▸ **Required tasks**:
1 > In the microcode passage, how are BIOS updates normally applied?
2 > Please update the stretch of the microcode passage from "Are there other" through "already done so." so that "hypervisors" replaces "operating systems".

═════ Source passage

Intel’s customer are not you and I, the users, but rather the companies who purchase CPUs, which in most cases are the big PC manufacturers together with numerous device manufacturers. My Synology NAS has an Intel CPU, for example.

So if you have a PC or server from Vendor A, then when Intel has new microcode it is available to Vendor A. How it gets to your PC or server which you bought from Vendor A is another matter.

There are several ways this can happen. One is that the manufacturer can issue a BIOS update. This is the normal approach, but it does mean that you have to wait for that update, find it and apply it. Unlike Windows patches, BIOS updates do not come down via Windows update, but have to be applied via another route, normally a utility supplied by the manufacturer. There are thousands of different PC models and there is no guarantee that any specific model will receive an updated BIOS and no guarantee that all users will find and apply it even if they do. You have better chances if your PC is from a big name rather than one with a brand nobody has heard of, that you bought from a supermarket or on eBay.

Are there other ways to apply the microcode? Yes. If you are technical you might be able to hack the BIOS, but leaving that aside, some operating systems can apply new microcode on boot. Therefore VMWare was able to state:

The ESXi patches for this mitigation will include all available microcode patches at the time of release and the appropriate one will be applied automatically if the system firmware has not already done so.

Linux can do this as well. Such updates are volatile; they have to be re-applied on every boot. But there is little harm in that.

══════════
═════ Available data

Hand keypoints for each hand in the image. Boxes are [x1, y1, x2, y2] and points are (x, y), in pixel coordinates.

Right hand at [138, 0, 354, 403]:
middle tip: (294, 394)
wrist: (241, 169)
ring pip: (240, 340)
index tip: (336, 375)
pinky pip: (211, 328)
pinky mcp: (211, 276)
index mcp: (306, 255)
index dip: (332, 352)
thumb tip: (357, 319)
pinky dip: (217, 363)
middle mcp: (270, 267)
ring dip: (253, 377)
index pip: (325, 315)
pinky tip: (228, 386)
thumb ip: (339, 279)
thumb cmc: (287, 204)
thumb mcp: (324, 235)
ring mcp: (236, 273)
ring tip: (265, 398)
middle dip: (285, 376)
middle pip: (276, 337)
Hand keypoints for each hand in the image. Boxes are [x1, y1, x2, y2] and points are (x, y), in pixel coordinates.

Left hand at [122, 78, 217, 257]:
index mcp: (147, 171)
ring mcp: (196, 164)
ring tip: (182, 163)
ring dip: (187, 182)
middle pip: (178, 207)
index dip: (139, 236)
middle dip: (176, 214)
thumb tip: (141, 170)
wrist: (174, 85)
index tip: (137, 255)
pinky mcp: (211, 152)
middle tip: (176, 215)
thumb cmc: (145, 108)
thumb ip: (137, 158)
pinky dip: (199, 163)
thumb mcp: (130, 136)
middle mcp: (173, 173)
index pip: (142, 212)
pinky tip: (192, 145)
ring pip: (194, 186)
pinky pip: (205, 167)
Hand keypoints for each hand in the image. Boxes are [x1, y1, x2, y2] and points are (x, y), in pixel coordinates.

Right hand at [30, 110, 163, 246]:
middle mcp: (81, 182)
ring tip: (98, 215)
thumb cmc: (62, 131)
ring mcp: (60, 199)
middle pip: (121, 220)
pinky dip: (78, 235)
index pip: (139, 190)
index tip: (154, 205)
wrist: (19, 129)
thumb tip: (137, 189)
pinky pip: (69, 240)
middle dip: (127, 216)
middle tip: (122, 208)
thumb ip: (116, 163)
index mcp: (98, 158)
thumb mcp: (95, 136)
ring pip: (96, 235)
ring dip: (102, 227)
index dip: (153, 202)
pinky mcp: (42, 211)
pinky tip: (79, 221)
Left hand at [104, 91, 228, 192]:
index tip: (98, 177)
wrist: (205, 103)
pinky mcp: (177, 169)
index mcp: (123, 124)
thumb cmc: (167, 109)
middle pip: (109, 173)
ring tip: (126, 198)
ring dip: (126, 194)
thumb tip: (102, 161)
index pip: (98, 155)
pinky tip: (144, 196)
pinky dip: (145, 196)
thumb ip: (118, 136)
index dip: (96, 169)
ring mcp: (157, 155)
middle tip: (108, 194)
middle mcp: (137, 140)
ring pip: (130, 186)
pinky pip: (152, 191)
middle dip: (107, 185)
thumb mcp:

══════════

▸ **Answer list**:
1 > Normally through a utility supplied by the manufacturer.

2 >
Are there other ways to apply the microcode? Yes. If you are technical you might be able to hack the BIOS, but leaving that aside, some hypervisors can apply new microcode on boot. Therefore VMWare was able to state:

The ESXi patches for this mitigation will include all available microcode patches at the time of release and the appropriate one will be applied automatically if the system firmware has not already done so.